Nos últimos anos, o Brasil testemunhou uma explosão de novos empreendedores digitais. O comércio eletrônico tornou-se uma via de entrada para quem busca autonomia financeira e quer transformar uma ideia em negócio. Mas, por trás do entusiasmo, existe uma realidade dura: a taxa de mortalidade de novos e-commerces continua elevada.

A principal causa não é a falta de produtos ou de disposição para empreender, mas sim a dificuldade em gerar demanda consistente. Muitos começam investindo em estrutura, marketing e tecnologia antes de ter clareza sobre se existe mercado para o que estão oferecendo. Esse descompasso ajuda a explicar por que tantas iniciativas não resistem ao primeiro ano de operação.
O problema não está na abertura da loja, mas em atrair clientes
Abrir uma loja online é cada vez mais acessível; a barreira técnica foi drasticamente reduzida nos últimos anos. Porém, como costumo dizer, lançar um site sem demanda é como inaugurar uma loja física em uma rua sem movimento. O investimento inicial em estoque, plataforma e comunicação rapidamente se transforma em custo fixo, sem retorno proporcional.
Relatórios internacionais ajudam a dimensionar essa dor. Por exemplo, um estudo da Constant Contact revelou que 73% dos pequenos negócios não têm confiança em suas estratégias de marketing. Além disso, falta clareza sobre precificação, construção de vitrine digital e captação de tráfego. O resultado é um ciclo de investimentos desordenados, esgotamento de capital e frustração precoce.
O efeito colateral do excesso de pressa
Na ausência de demanda validada, muitos lojistas recorrem a soluções rápidas: contratam plataformas mais sofisticadas do que precisam, gastam em customizações, compram cursos e até terceirizam operações sem ter caixa para sustentar essas apostas.
Esse comportamento acelera a descapitalização. Em vez de ganhar tempo para ajustar estratégia, o empreendedor vê seu capital inicial, que deveria financiar os primeiros meses de operação, se esgotar em iniciativas de alto custo e baixo retorno imediato.
A lógica invertida: validar antes de escalar
A experiência mostra que o caminho mais sustentável é começar em canais que já concentram tráfego qualificado, como os marketplaces. Eles oferecem três vantagens críticas:
1. Acesso imediato a compradores – a vitrine já está pronta e com fluxo constante.
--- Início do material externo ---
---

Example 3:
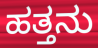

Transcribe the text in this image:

ಹತ್ತನು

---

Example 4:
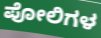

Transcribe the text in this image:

ಪೋಲಿಗಳ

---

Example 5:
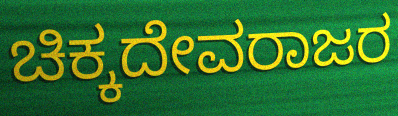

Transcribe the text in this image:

ಚಿಕ್ಕದೇವರಾಜರ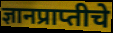
ज्ञानप्राप्तीचेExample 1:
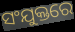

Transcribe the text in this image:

ସଂଯୁକ୍ତରେ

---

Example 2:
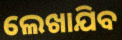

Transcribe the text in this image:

ଲେଖାଯିବ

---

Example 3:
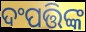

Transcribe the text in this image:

ଦଂପତ୍ତିଙ୍କ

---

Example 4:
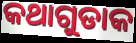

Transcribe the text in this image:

କଥାଗୁଡାକ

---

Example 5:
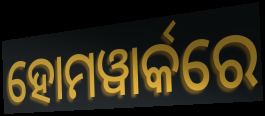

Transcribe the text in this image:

ହୋମୱାର୍କରେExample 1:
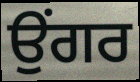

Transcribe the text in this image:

ਉਂਗਰ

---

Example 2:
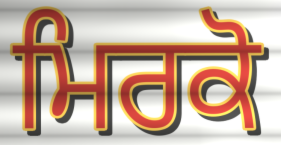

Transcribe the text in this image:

ਮਿਰਕੋ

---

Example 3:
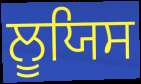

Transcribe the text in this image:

ਲੂਯਿਸ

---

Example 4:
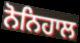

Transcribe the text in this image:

ਨੋਨਿਹਾਲ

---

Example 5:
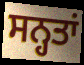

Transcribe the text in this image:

ਸਨ੍ਹਤਾਂ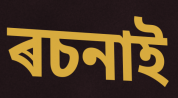
ৰচনাই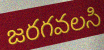
జరగవలసిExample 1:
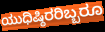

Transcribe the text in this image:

ಯುಧಿಷ್ಠಿರರಿಬ್ಬರೂ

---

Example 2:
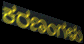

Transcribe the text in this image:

ಕರಣಂಗಳು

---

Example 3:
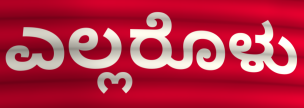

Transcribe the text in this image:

ಎಲ್ಲರೊಳು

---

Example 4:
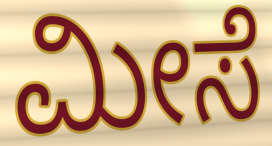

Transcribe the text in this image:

2. Validação prática do sortimento – permite testar quais produtos geram interesse e margem.
3. Geração de caixa desde o início – receita que dá fôlego e reduz a ansiedade inicial.
Os números reforçam essa direção. Segundo o Relatório Estado do Comércio 2024, 95% dos executivos globais consideram os marketplaces essenciais para o crescimento e 70% já têm até metade da receita vinda desses canais. Mais do que uma “porta de entrada”, eles se consolidaram como eixo estratégico de distribuição.
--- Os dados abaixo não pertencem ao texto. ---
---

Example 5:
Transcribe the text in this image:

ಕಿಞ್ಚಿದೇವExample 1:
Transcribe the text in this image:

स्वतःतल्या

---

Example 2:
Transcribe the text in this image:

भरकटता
A partir do aprendizado obtido nos marketplaces, faz sentido expandir para canais próprios, redes sociais e estratégias de fidelização. Assim, a construção de marca e comunidade se apoia em uma base de demanda já comprovada.
O papel da IA na multicanalidade
Se antes operar em múltiplos canais era um privilégio de grandes empresas, por exigir cadastros manuais, integrações complexas e acompanhamento operacional intenso, hoje a tecnologia está mudando esse cenário.
A inteligência artificial (IA) tornou viável a multicanalidade para pequenos e médios lojistas ao automatizar processos antes burocráticos e caros:
– Cadastro de produtos adaptado a cada canal.
– Sincronização de estoque e precificação dinâmica em tempo real.
– Análises de performance com recomendações estratégicas para alocação de esforços.
Essa mudança estrutural desloca o foco do empreendedor: em vez de gastar tempo em tarefas repetitivas, ele pode concentrar energia em estratégia, atendimento e inovação, que são os verdadeiros diferenciais competitivos.
Sobrevivência depende de validar demanda
O e-commerce brasileiro continuará atraindo novos empreendedores, mas a sobrevivência dependerá menos da capacidade de lançar lojas e mais da clareza em validar demanda antes de escalar operações.
A inteligência artificial surge como uma aliada nesse processo, reduzindo barreiras históricas e permitindo que mesmo pequenos vendedores atuem de forma multicanal. O desafio não é apenas abrir portas digitais, mas garantir que existam clientes passando por elas.
Validar antes de investir pesado pode parecer contraintuitivo para alguns, mas é o que separa negócios que se sustentam daqueles que se perdem no caminho. O futuro do e-commerce não será definido apenas por quem entra no jogo, mas por quem consegue construir demanda sólida desde o início.